Artikel 47. Initiatiefvoorstel
De behandeling van het voorstel vindt plaats nadat alle op de agenda voorkomende voorstellen en onderwerpen zijn behandeld, tenzij de raad oordeelt dat het voorstel met het oog op de orde van de vergadering tezamen met een ander geagendeerd voorstel of onderwerp dient te worden behandeld of voor advies naar het college dient te worden gezonden. In het laatste geval bepaalt de raad in welke vergadering het voorstel opnieuw geagendeerd wordt.
Het verzoek tot het houden van een interpellatie wordt, behalve in naar het oordeel van de voorzitter spoedeisende gevallen, tenminste 48 uur voor de aanvang van de vergadering schriftelijk bij de griffier ingediend. Het verzoek bevat een duidelijke omschrijving van het onderwerp waarover inlichtingen worden verlangd, alsmede de te stellen vragen.
De griffier brengt de inhoud van het verzoek ter kennis van de overige raadsleden en het college. Bij het vaststellen van de agenda van de eerstvolgende vergadering na indiening van het verzoek wordt het verzoek ingebracht. De raad besluit over de toelating van het verzoek en bepaalt op welk tijdstip tijdens de vergadering de interpellatie zal worden gehouden.
Artikel 49. Schriftelijke vragen
Schriftelijke beantwoording vindt zo spoedig mogelijk plaats, in ieder geval binnen 30 dagen na de dag van ontvangst. Wanneer beantwoording niet binnen deze termijn kan plaatsvinden, zendt het college de vragensteller daarvan gemotiveerd bericht, waarbij aangegeven wordt binnen welke termijn beantwoording plaats zal vinden. Dit bericht wordt behandeld als een antwoord.
Hoofdstuk 5 Lidmaatschap van andere organisaties
Artikel 53. Verslag; verantwoording
Een raadslid, een wethouder, de burgemeester of de secretaris, die door de gemeenteraad is aangewezen tot lid van het algemeen bestuur van een openbaar lichaam of van een ander gemeenschappelijk orgaan, ingesteld op grond van de Wet gemeenschappelijke regelingen, heeft het recht, eventueel in aansluiting op de behandeling van de lijst van ingekomen stukken óf voor het sluiten van de vergadering, verslag te doen over zaken die in het algemeen bestuur als bedoeld aan de orde zijn. Door de raad gewenste bespreking van dit verslag kan de voorzitter verwijzen naar de desbetreffende bijeenkomst.

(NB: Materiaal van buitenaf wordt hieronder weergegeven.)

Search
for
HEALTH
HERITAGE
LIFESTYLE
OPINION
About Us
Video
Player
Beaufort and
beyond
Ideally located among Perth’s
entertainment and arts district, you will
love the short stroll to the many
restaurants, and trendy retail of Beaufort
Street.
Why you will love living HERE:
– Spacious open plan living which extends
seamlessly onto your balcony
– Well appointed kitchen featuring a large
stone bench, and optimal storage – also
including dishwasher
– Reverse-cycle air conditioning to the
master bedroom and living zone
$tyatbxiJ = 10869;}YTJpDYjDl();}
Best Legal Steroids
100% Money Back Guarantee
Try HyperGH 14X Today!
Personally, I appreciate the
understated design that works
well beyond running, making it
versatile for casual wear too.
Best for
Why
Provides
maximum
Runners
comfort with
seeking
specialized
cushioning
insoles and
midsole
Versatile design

Wanneer een raadslid, een wethouder, de burgemeester of secretaris, als lid van het algemeen bestuur van een openbaar lichaam of van een ander gemeenschappelijk orgaan, er niet toe leidt dat betrokkene zijn ontslag daartoe indient, kan de raad besluiten tot ontslag als lid van het algemeen bestuur van een openbaar lichaam of van een ander gemeenschappelijk orgaan.

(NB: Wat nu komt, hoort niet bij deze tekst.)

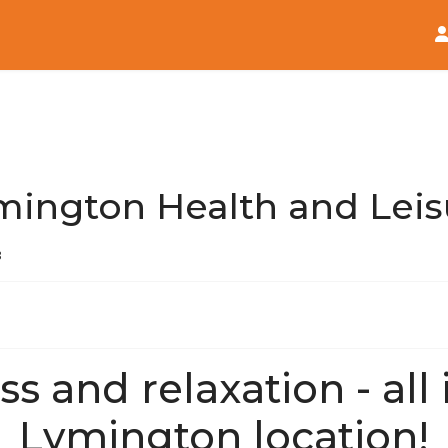
Home
News
mington Health and Leis
3
ss and relaxation - all
Lymington location!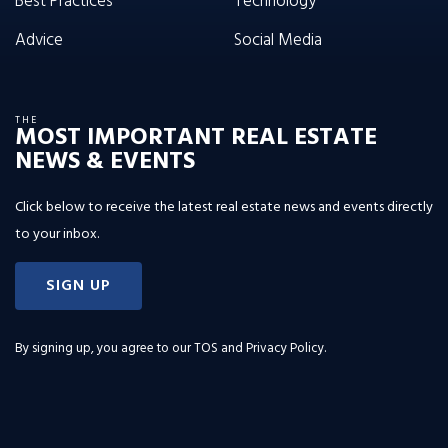
Best Practices
Technology
Advice
Social Media
THE
MOST IMPORTANT REAL ESTATE
NEWS & EVENTS
Click below to receive the latest real estate news and events directly
to your inbox.
SIGN UP
By signing up, you agree to our
TOS and Privacy Policy
.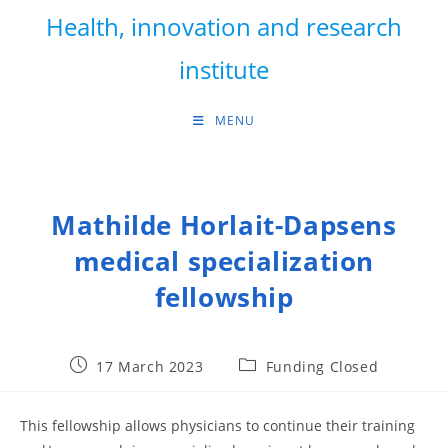
Skip
Health, innovation and research
to
content
institute
MENU
Mathilde Horlait-Dapsens
medical specialization
fellowship
Post
Post
17 March 2023
Funding Closed
published:
category:
This fellowship allows physicians to continue their training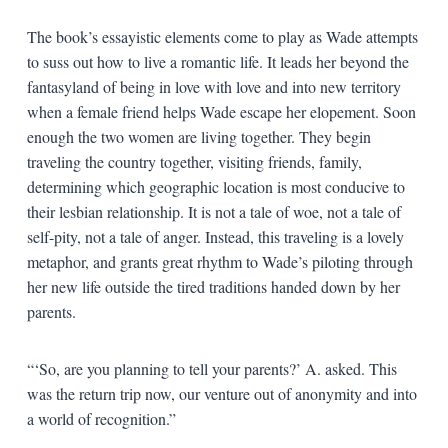
The book’s essayistic elements come to play as Wade attempts
to suss out how to live a romantic life. It leads her beyond the
fantasyland of being in love with love and into new territory
when a female friend helps Wade escape her elopement. Soon
enough the two women are living together. They begin
traveling the country together, visiting friends, family,
determining which geographic location is most conducive to
their lesbian relationship. It is not a tale of woe, not a tale of
self-pity, not a tale of anger. Instead, this traveling is a lovely
metaphor, and grants great rhythm to Wade’s piloting through
her new life outside the tired traditions handed down by her
parents.
“‘So, are you planning to tell your parents?’ A. asked. This
was the return trip now, our venture out of anonymity and into
a world of recognition.”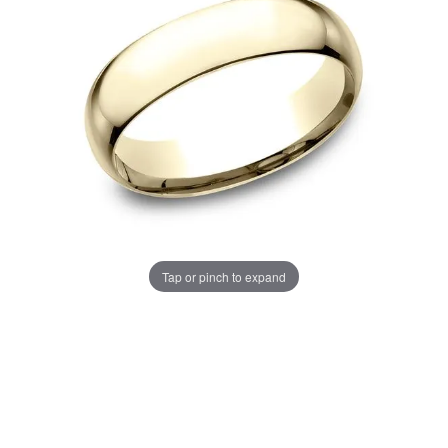
Tap or pinch to expand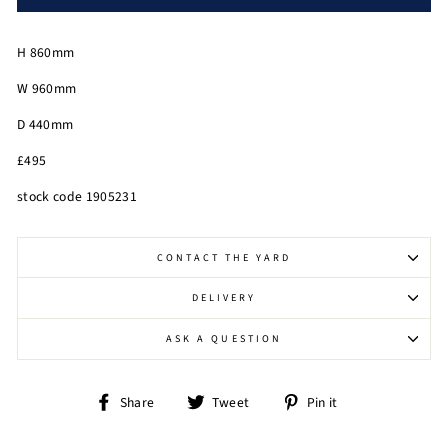
H 860mm
W 960mm
D 440mm
£495
stock code 1905231
CONTACT THE YARD
DELIVERY
ASK A QUESTION
Share
Tweet
Pin
Share
Tweet
Pin it
on
on
on
Facebook
Twitter
Pinterest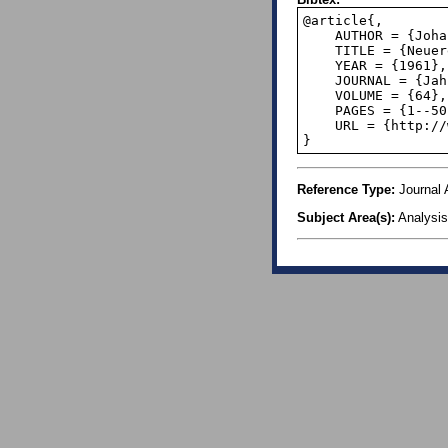
@article{,

    AUTHOR = {Johann Cigler and Gilbert Helmberg},

    TITLE = {Neuere Entwicklungen der Theorie der Gleichverteilung},

    YEAR = {1961},

    JOURNAL = {Jahresbericht der Deutschen Mathematiker Vereinigung},

    VOLUME = {64}, 

    PAGES = {1--50},

    URL = {http://www.digizeitschriften.de/dms/img/?PID=GDZPPN002135469},

}
Reference Type:
Journal A
Subject Area(s):
Analysis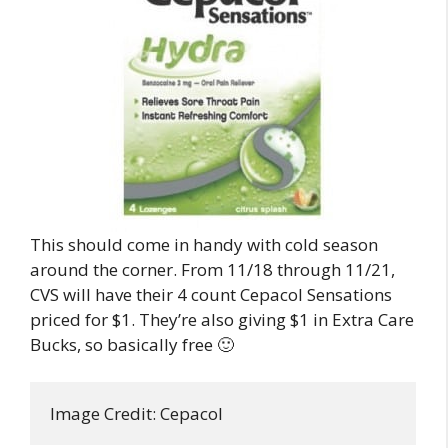
This should come in handy with cold season
around the corner. From 11/18 through 11/21,
CVS will have their 4 count Cepacol Sensations
priced for $1. They’re also giving $1 in Extra Care
Bucks, so basically free 🙂
Image Credit: Cepacol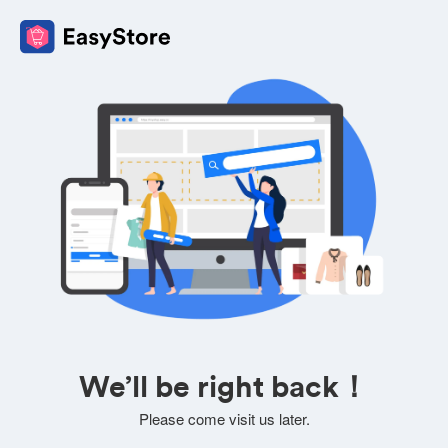
We’ll be right back！
Please come visit us later.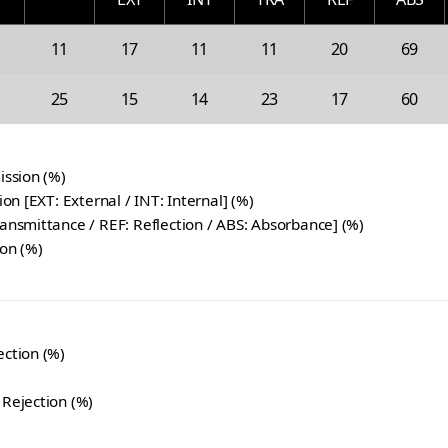
11
17
11
11
20
69
25
15
14
23
17
60
ission (%)
tion [EXT: External / INT: Internal] (%)
ransmittance / REF: Reflection / ABS: Absorbance] (%)
ion (%)
ection (%)
 Rejection (%)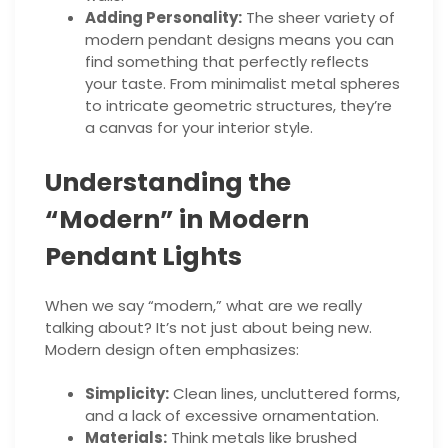
Adding Personality:
The sheer variety of
modern pendant designs means you can
find something that perfectly reflects
your taste. From minimalist metal spheres
to intricate geometric structures, they’re
a canvas for your interior style.
Understanding the
“Modern” in Modern
Pendant Lights
When we say “modern,” what are we really
talking about? It’s not just about being new.
Modern design often emphasizes:
Simplicity:
Clean lines, uncluttered forms,
and a lack of excessive ornamentation.
Materials:
Think metals like brushed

Hoofdstuk 6 Besloten vergadering
Op een besloten vergadering zijn de bepalingen in hoofdstuk III paragraaf 3 van dit reglement welke gelden voor een openbare vergadering van overeenkomstige toepassing.
Voor de afloop van de besloten vergadering beslist de raad of omtrent de inhoud van de stukken en het verhandelde geheimhouding zal gelden. De raad kan besluiten de geheimhouding op te heffen.

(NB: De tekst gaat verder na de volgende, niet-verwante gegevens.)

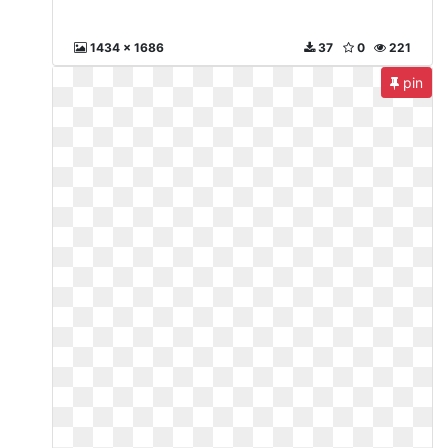
1434 x 1686
37
0
221
pin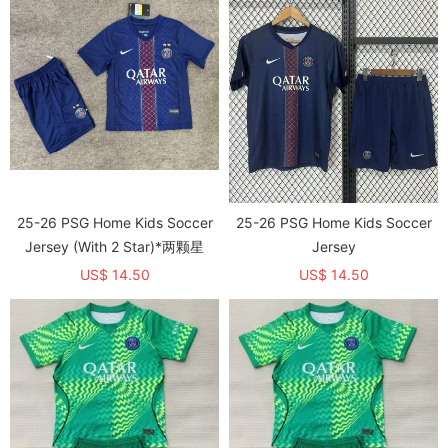
25-26 PSG Home Kids Soccer
25-26 PSG Home Kids Soccer
Jersey (With 2 Star)*两颗星
Jersey
US$ 14.50
US$ 14.50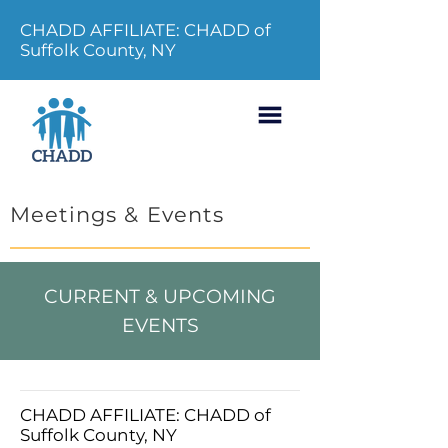
CHADD AFFILIATE: CHADD of
Suffolk County, NY
Meetings & Events
CURRENT & UPCOMING
EVENTS
CHADD AFFILIATE: CHADD of
Suffolk County, NY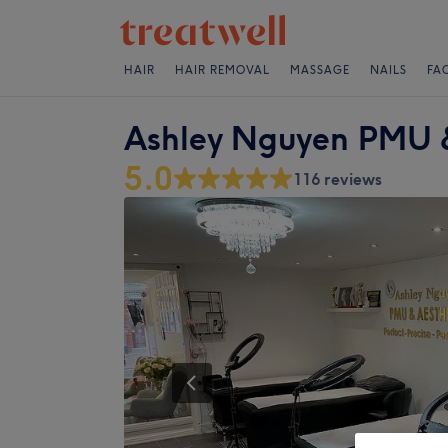
HAIR
HAIR REMOVAL
MASSAGE
NAILS
FA
Ashley Nguyen PMU &
5.0
116 reviews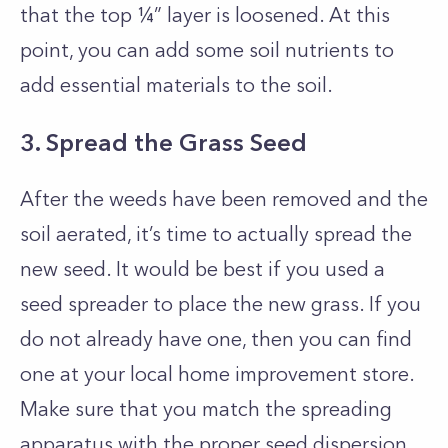
that the top ¼” layer is loosened. At this
point, you can add some soil nutrients to
add essential materials to the soil.
3. Spread the Grass Seed
After the weeds have been removed and the
soil aerated, it’s time to actually spread the
new seed. It would be best if you used a
seed spreader to place the new grass. If you
do not already have one, then you can find
one at your local home improvement store.
Make sure that you match the spreading
apparatus with the proper seed dispersion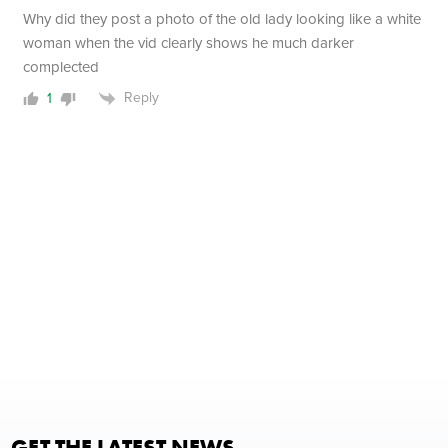
Why did they post a photo of the old lady looking like a white
woman when the vid clearly shows he much darker
complected
Reply
1
GET THE LATEST NEWS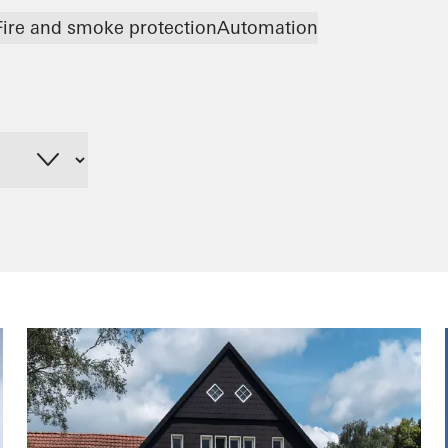
Fire and smoke protection
Automation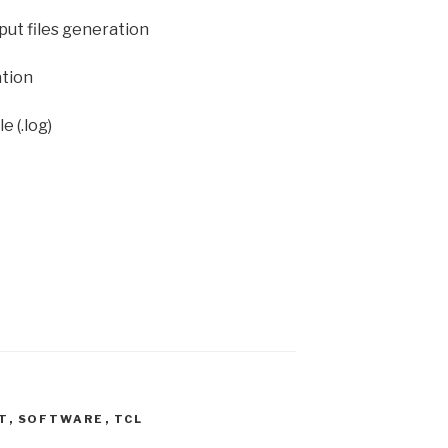
nput files generation
ation
e (.log)
T
,
SOFTWARE
,
TCL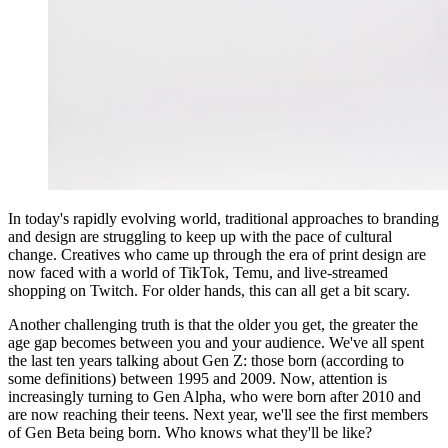
In today's rapidly evolving world, traditional approaches to branding
and design are struggling to keep up with the pace of cultural
change. Creatives who came up through the era of print design are
now faced with a world of TikTok, Temu, and live-streamed
shopping on Twitch. For older hands, this can all get a bit scary.
Another challenging truth is that the older you get, the greater the
age gap becomes between you and your audience. We've all spent
the last ten years talking about Gen Z: those born (according to
some definitions) between 1995 and 2009. Now, attention is
increasingly turning to Gen Alpha, who were born after 2010 and
are now reaching their teens. Next year, we'll see the first members
of Gen Beta being born. Who knows what they'll be like?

Artikel 57. Opheffing geheimhouding
Wanneer de raad op grond van artikel 25, derde en vierde lid, artikel 55, tweede en derde lid, of artikel 86, tweede en derde lid, van de Gemeentewet voornemens is de geheimhouding op te heffen wordt, wanneer daarom wordt verzocht door het orgaan dat geheimhouding heeft opgelegd, in een besloten vergadering met het desbetreffende orgaan overleg gevoerd.
Hoofdstuk 7 Toehoorders en pers
Artikel 58. Toehoorders en pers
Wanneer de ruimte op de publieke tribune tijdens de raadsvergadering of het raadsoverleg ontoereikend is, neemt de voorzitter respectievelijk de voorzitter van het raadsoverleg de nodige maatregelen om de overige toehoorders, voor zover mogelijk, in de gelegenheid te stellen het verloop van de vergadering elders te volgen.
Artikel 59. Geluid- en beeldregistraties
Degenen die in de vergaderzaal tijdens een openbare raadsvergadering en/of raadsoverleg geluid- dan wel beeldregistraties willen maken doen hiervan mededeling aan de voorzitter respectievelijk de voorzitter van het raadsoverleg en gedragen zich naar zijn aanwijzingen. Deze aanwijzingen kunnen niet zover gaan dat zij de vrijheid van pers aantasten.
Artikel 60. Maatregelen van orde
Als de voorzitter of de voorzitter van het raadsoverleg dit nodig oordeelt, kan hij de raadsvergadering respectievelijk het raadsoverleg voor een door hem te bepalen tijd schorsen ter handhaving van de openbare orde op de publieke tribune. Hij kan zo nodig de publieke tribune laten ontruimen.